We got to within two blocks of my apartment before being turned away by emergency personnel. Retreating to Linda’s house, we watched the news reports of what came to be known as the Oakland Hills fire. Eventually, we had to evacuate her house and flee with a carful of her possessions to her parents’ home in the Berkeley hills.
I won’t bore you with all the details. Linda’s house survived. My apartment did not. (Clyde the Wonder Cat lived through a feat of derring-do worthy of another writing.) Over 2,000 homes burned.
I lost everything. The fire was so intense that there was nothing left of the apartment but the foundation of the house above it. There was no sign that my large metal desk or big brass instrument had ever existed; they melted and trickled down the street. I had no clothing, no kitchen gear—not even a toothbrush. I was one of the lucky ones; I had a girlfriend who let me crash at her house. (Admittedly, that worked out well in the long run.) Worse, my mother had sold the family house several years before, and, lacking room in her new apartment to store memorabilia, had distributed almost every memento of my childhood to me and my brothers. Family pictures, Cub Scout and Little League paraphernalia, academic diplomas, and more—all of it was gone.
I learned some lessons from that fire. Not all of them were the right lessons. To my own surprise, I was not devastated by the loss of my apartment or possessions. It was all just stuff. Even the pictures and items of sentimental value were just stuff; I had my memories, and that was enough. The fire didn’t teach me to not get too attached to stuff; it simply showed me that I was already that way. Honestly, by the time of the fire I was already starting to miss the time, just a few years before, when I could move my apartment in a small number of produce boxes in the back of my hatchback. Possessions are nice, but they do not define me. I found Clyde a few days after the fire, and together we sponged off of Linda and her cat, Sporty, while we got back on our feet.

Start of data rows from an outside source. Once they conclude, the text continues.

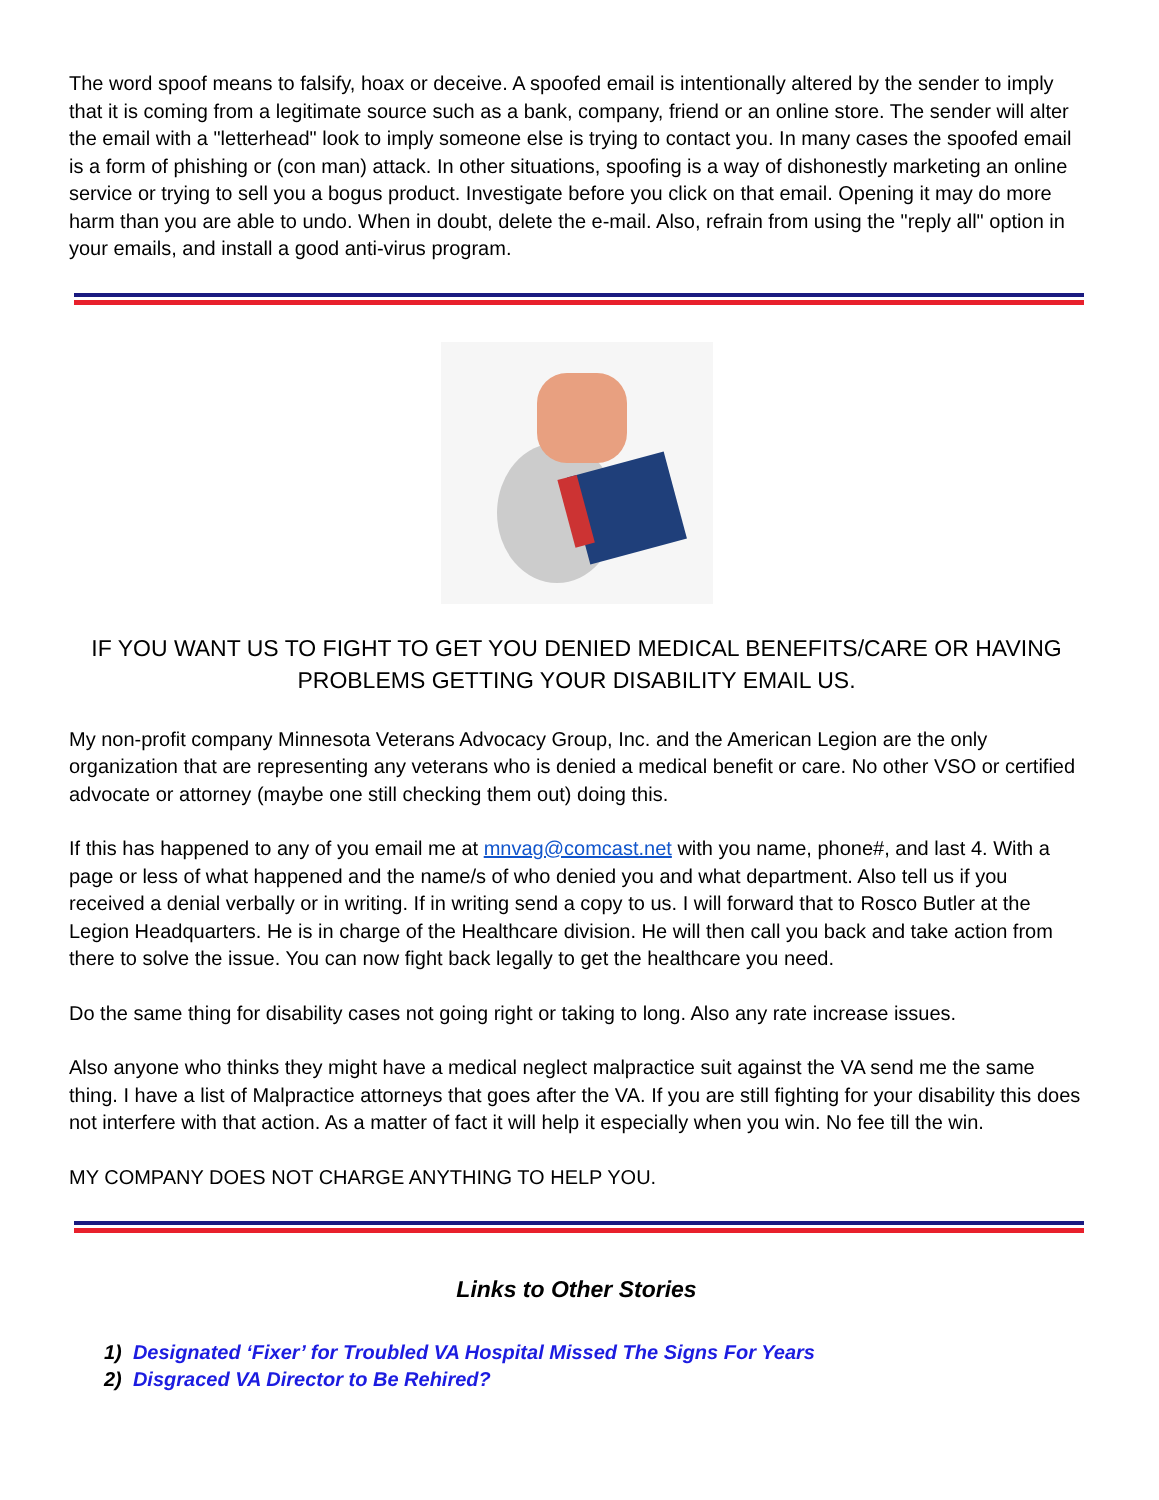The word spoof means to falsify, hoax or deceive. A spoofed email is intentionally altered by the sender to imply that it is coming from a legitimate source such as a bank, company, friend or an online store. The sender will alter the email with a "letterhead" look to imply someone else is trying to contact you. In many cases the spoofed email is a form of phishing or (con man) attack. In other situations, spoofing is a way of dishonestly marketing an online service or trying to sell you a bogus product. Investigate before you click on that email. Opening it may do more harm than you are able to undo. When in doubt, delete the e-mail. Also, refrain from using the "reply all" option in your emails, and install a good anti-virus program.
IF YOU WANT US TO FIGHT TO GET YOU DENIED MEDICAL BENEFITS/CARE OR HAVING PROBLEMS GETTING YOUR DISABILITY EMAIL US.
My non-profit company Minnesota Veterans Advocacy Group, Inc. and the American Legion are the only organization that are representing any veterans who is denied a medical benefit or care. No other VSO or certified advocate or attorney (maybe one still checking them out) doing this.
If this has happened to any of you email me at mnvag@comcast.net with you name, phone#, and last 4. With a page or less of what happened and the name/s of who denied you and what department. Also tell us if you received a denial verbally or in writing. If in writing send a copy to us. I will forward that to Rosco Butler at the Legion Headquarters. He is in charge of the Healthcare division. He will then call you back and take action from there to solve the issue. You can now fight back legally to get the healthcare you need.
Do the same thing for disability cases not going right or taking to long. Also any rate increase issues.
Also anyone who thinks they might have a medical neglect malpractice suit against the VA send me the same thing. I have a list of Malpractice attorneys that goes after the VA. If you are still fighting for your disability this does not interfere with that action. As a matter of fact it will help it especially when you win. No fee till the win.
MY COMPANY DOES NOT CHARGE ANYTHING TO HELP YOU.
Links to Other Stories
1) Designated ‘Fixer’ for Troubled VA Hospital Missed The Signs For Years
2) Disgraced VA Director to Be Rehired?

(Another lesson: if your girlfriend is really crazy about you and wants you to move in with her, do it before she burns down half the city just to make it happen. I can’t prove Linda was responsible, but I still have my suspicions.)
In the days following the fire, I watched news reporters thrust microphones and cameras at fire victims to record their tears at having lost their homes and possessions. I was judgmental. Fools, I thought. Everyone in your family is alive. The house was insured. The rest is just stuff. It isn’t worth crying about.
I still think that way, to a certain extent. I do think people are too invested in material possessions, and if my house burned down tomorrow, I’d be okay. Sure I’d be upset—come on, another melted saxophone?—but it’s still just stuff. Nevertheless, in the fullness of late middle age, my perspective has changed. I understand now how lucky I was when the worst happened to me. No one I knew died (although people did perish in the Oakland Hills fire); even my cat survived. I was single; I didn’t have to worry about how much school my kids were missing because school didn’t exist anymore. I was young and healthy; I didn’t have mobility or medication issues that made me dependent on outside resources that suddenly weren’t there. My girlfriend had a house; I wasn’t out on the street, scrambling to find shelter, or dependent on government largesse. Most important, the vast majority of my working life—and thus, my earning power—was still in front of me. Sentimental value aside, everything I lost could be replaced, eventually. It’s a lot easier to lose everything you have when you still have your future.
The median age in Paradise, California, is 50.2 years. A quarter of the population is 65 or older. Many of these folks are undoubtedly on fixed incomes. Many won’t ever be able to replace what they’ve lost. Some likely are facing a reduced standard of living for the rest of their lives. Some may be forced out of the area forever. And, of course, the death toll is still rising. As I write this sentence, a headline is flashing across my tablet that 631 people are missing, and 63 are dead.
I like to think that I could pack up and move tomorrow if I had to, and find the adventure in it. But even I recognize that there comes a point in life when it’s too damned hard to start over. I suppose we’d all like to think that our efforts to build a decent life earn us a certain amount of credit with Fate—that we’re safe, at some point, from the possibility of having the rug yanked out from under us and finding ourselves back at our beginnings. Recent events remind us that it isn’t so. We can lose it all, even our lives, at any time to a random exothermic chemical process of combustion. The only possession we ever get to keep is the one we give away; that is, the imprint we make on the lives of others. Go make one tomorrow.